• Work request: Gather every line in the rows below that contains the string "data".

┌─ Information provided

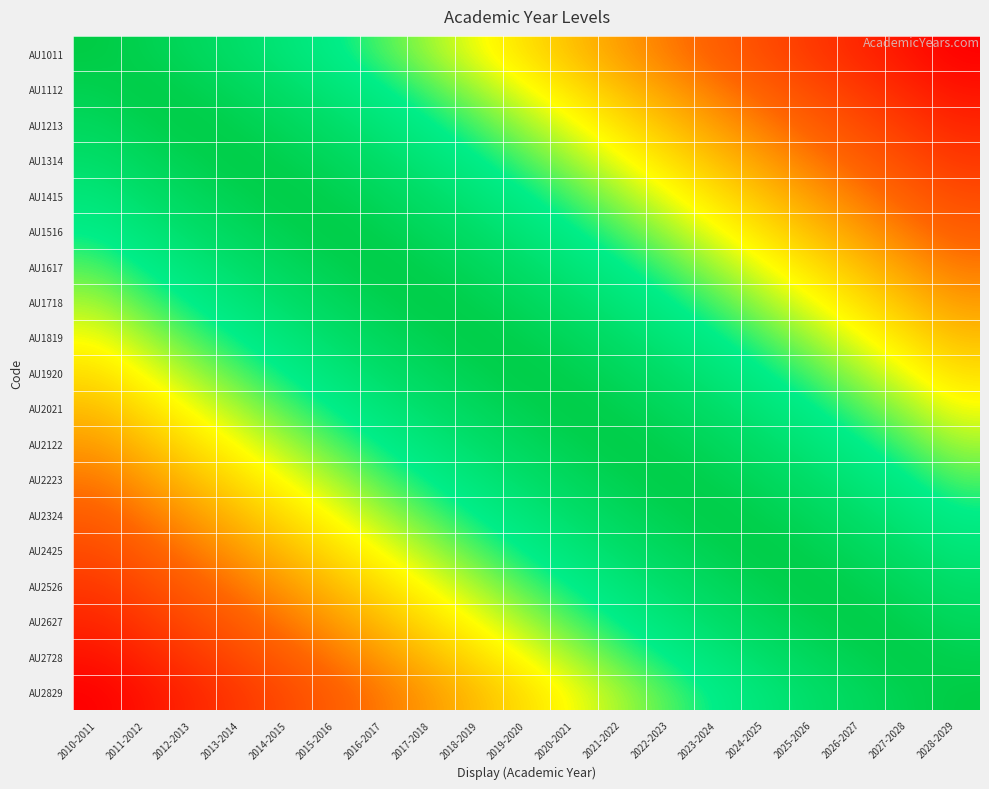

Reading left to right, transcribe all the data shown in this chart.

AU1011: 2010-2011=1.0	2011-2012=0.9	2012-2013=0.9	2013-2014=0.8	2014-2015=0.8	2015-2016=0.8	2016-2017=0.7	2017-2018=0.6	2018-2019=0.6	2019-2020=0.6	2020-2021=0.5	2021-2022=0.4	2022-2023=0.4	2023-2024=0.3	2024-2025=0.3	2025-2026=0.2	2026-2027=0.2	2027-2028=0.2	2028-2029=0.1
AU1112: 2010-2011=0.9	2011-2012=1.0	2012-2013=0.9	2013-2014=0.9	2014-2015=0.8	2015-2016=0.8	2016-2017=0.8	2017-2018=0.7	2018-2019=0.6	2019-2020=0.6	2020-2021=0.6	2021-2022=0.5	2022-2023=0.4	2023-2024=0.4	2024-2025=0.3	2025-2026=0.3	2026-2027=0.2	2027-2028=0.2	2028-2029=0.2
AU1213: 2010-2011=0.9	2011-2012=0.9	2012-2013=1.0	2013-2014=0.9	2014-2015=0.9	2015-2016=0.8	2016-2017=0.8	2017-2018=0.8	2018-2019=0.7	2019-2020=0.6	2020-2021=0.6	2021-2022=0.6	2022-2023=0.5	2023-2024=0.4	2024-2025=0.4	2025-2026=0.3	2026-2027=0.3	2027-2028=0.2	2028-2029=0.2
AU1314: 2010-2011=0.8	2011-2012=0.9	2012-2013=0.9	2013-2014=1.0	2014-2015=0.9	2015-2016=0.9	2016-2017=0.8	2017-2018=0.8	2018-2019=0.8	2019-2020=0.7	2020-2021=0.6	2021-2022=0.6	2022-2023=0.6	2023-2024=0.5	2024-2025=0.4	2025-2026=0.4	2026-2027=0.3	2027-2028=0.3	2028-2029=0.2
AU1415: 2010-2011=0.8	2011-2012=0.8	2012-2013=0.9	2013-2014=0.9	2014-2015=1.0	2015-2016=0.9	2016-2017=0.9	2017-2018=0.8	2018-2019=0.8	2019-2020=0.8	2020-2021=0.7	2021-2022=0.6	2022-2023=0.6	2023-2024=0.6	2024-2025=0.5	2025-2026=0.4	2026-2027=0.4	2027-2028=0.3	2028-2029=0.3
AU1516: 2010-2011=0.8	2011-2012=0.8	2012-2013=0.8	2013-2014=0.9	2014-2015=0.9	2015-2016=1.0	2016-2017=0.9	2017-2018=0.9	2018-2019=0.8	2019-2020=0.8	2020-2021=0.8	2021-2022=0.7	2022-2023=0.6	2023-2024=0.6	2024-2025=0.6	2025-2026=0.5	2026-2027=0.4	2027-2028=0.4	2028-2029=0.3
AU1617: 2010-2011=0.7	2011-2012=0.8	2012-2013=0.8	2013-2014=0.8	2014-2015=0.9	2015-2016=0.9	2016-2017=1.0	2017-2018=0.9	2018-2019=0.9	2019-2020=0.8	2020-2021=0.8	2021-2022=0.8	2022-2023=0.7	2023-2024=0.6	2024-2025=0.6	2025-2026=0.6	2026-2027=0.5	2027-2028=0.4	2028-2029=0.4
AU1718: 2010-2011=0.6	2011-2012=0.7	2012-2013=0.8	2013-2014=0.8	2014-2015=0.8	2015-2016=0.9	2016-2017=0.9	2017-2018=1.0	2018-2019=0.9	2019-2020=0.9	2020-2021=0.8	2021-2022=0.8	2022-2023=0.8	2023-2024=0.7	2024-2025=0.6	2025-2026=0.6	2026-2027=0.6	2027-2028=0.5	2028-2029=0.4
AU1819: 2010-2011=0.6	2011-2012=0.6	2012-2013=0.7	2013-2014=0.8	2014-2015=0.8	2015-2016=0.8	2016-2017=0.9	2017-2018=0.9	2018-2019=1.0	2019-2020=0.9	2020-2021=0.9	2021-2022=0.8	2022-2023=0.8	2023-2024=0.8	2024-2025=0.7	2025-2026=0.6	2026-2027=0.6	2027-2028=0.6	2028-2029=0.5
AU1920: 2010-2011=0.6	2011-2012=0.6	2012-2013=0.6	2013-2014=0.7	2014-2015=0.8	2015-2016=0.8	2016-2017=0.8	2017-2018=0.9	2018-2019=0.9	2019-2020=1.0	2020-2021=0.9	2021-2022=0.9	2022-2023=0.8	2023-2024=0.8	2024-2025=0.8	2025-2026=0.7	2026-2027=0.6	2027-2028=0.6	2028-2029=0.6
AU2021: 2010-2011=0.5	2011-2012=0.6	2012-2013=0.6	2013-2014=0.6	2014-2015=0.7	2015-2016=0.8	2016-2017=0.8	2017-2018=0.8	2018-2019=0.9	2019-2020=0.9	2020-2021=1.0	2021-2022=0.9	2022-2023=0.9	2023-2024=0.8	2024-2025=0.8	2025-2026=0.8	2026-2027=0.7	2027-2028=0.6	2028-2029=0.6
AU2122: 2010-2011=0.4	2011-2012=0.5	2012-2013=0.6	2013-2014=0.6	2014-2015=0.6	2015-2016=0.7	2016-2017=0.8	2017-2018=0.8	2018-2019=0.8	2019-2020=0.9	2020-2021=0.9	2021-2022=1.0	2022-2023=0.9	2023-2024=0.9	2024-2025=0.8	2025-2026=0.8	2026-2027=0.8	2027-2028=0.7	2028-2029=0.6
AU2223: 2010-2011=0.4	2011-2012=0.4	2012-2013=0.5	2013-2014=0.6	2014-2015=0.6	2015-2016=0.6	2016-2017=0.7	2017-2018=0.8	2018-2019=0.8	2019-2020=0.8	2020-2021=0.9	2021-2022=0.9	2022-2023=1.0	2023-2024=0.9	2024-2025=0.9	2025-2026=0.8	2026-2027=0.8	2027-2028=0.8	2028-2029=0.7
AU2324: 2010-2011=0.3	2011-2012=0.4	2012-2013=0.4	2013-2014=0.5	2014-2015=0.6	2015-2016=0.6	2016-2017=0.6	2017-2018=0.7	2018-2019=0.8	2019-2020=0.8	2020-2021=0.8	2021-2022=0.9	2022-2023=0.9	2023-2024=1.0	2024-2025=0.9	2025-2026=0.9	2026-2027=0.8	2027-2028=0.8	2028-2029=0.8
AU2425: 2010-2011=0.3	2011-2012=0.3	2012-2013=0.4	2013-2014=0.4	2014-2015=0.5	2015-2016=0.6	2016-2017=0.6	2017-2018=0.6	2018-2019=0.7	2019-2020=0.8	2020-2021=0.8	2021-2022=0.8	2022-2023=0.9	2023-2024=0.9	2024-2025=1.0	2025-2026=0.9	2026-2027=0.9	2027-2028=0.8	2028-2029=0.8
AU2526: 2010-2011=0.2	2011-2012=0.3	2012-2013=0.3	2013-2014=0.4	2014-2015=0.4	2015-2016=0.5	2016-2017=0.6	2017-2018=0.6	2018-2019=0.6	2019-2020=0.7	2020-2021=0.8	2021-2022=0.8	2022-2023=0.8	2023-2024=0.9	2024-2025=0.9	2025-2026=1.0	2026-2027=0.9	2027-2028=0.9	2028-2029=0.8
AU2627: 2010-2011=0.2	2011-2012=0.2	2012-2013=0.3	2013-2014=0.3	2014-2015=0.4	2015-2016=0.4	2016-2017=0.5	2017-2018=0.6	2018-2019=0.6	2019-2020=0.6	2020-2021=0.7	2021-2022=0.8	2022-2023=0.8	2023-2024=0.8	2024-2025=0.9	2025-2026=0.9	2026-2027=1.0	2027-2028=0.9	2028-2029=0.9
AU2728: 2010-2011=0.2	2011-2012=0.2	2012-2013=0.2	2013-2014=0.3	2014-2015=0.3	2015-2016=0.4	2016-2017=0.4	2017-2018=0.5	2018-2019=0.6	2019-2020=0.6	2020-2021=0.6	2021-2022=0.7	2022-2023=0.8	2023-2024=0.8	2024-2025=0.8	2025-2026=0.9	2026-2027=0.9	2027-2028=1.0	2028-2029=0.9
AU2829: 2010-2011=0.1	2011-2012=0.2	2012-2013=0.2	2013-2014=0.2	2014-2015=0.3	2015-2016=0.3	2016-2017=0.4	2017-2018=0.4	2018-2019=0.5	2019-2020=0.6	2020-2021=0.6	2021-2022=0.6	2022-2023=0.7	2023-2024=0.8	2024-2025=0.8	2025-2026=0.8	2026-2027=0.9	2027-2028=0.9	2028-2029=1.0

└─

• Answer box:
Reading left to right, transcribe all the data shown in this chart.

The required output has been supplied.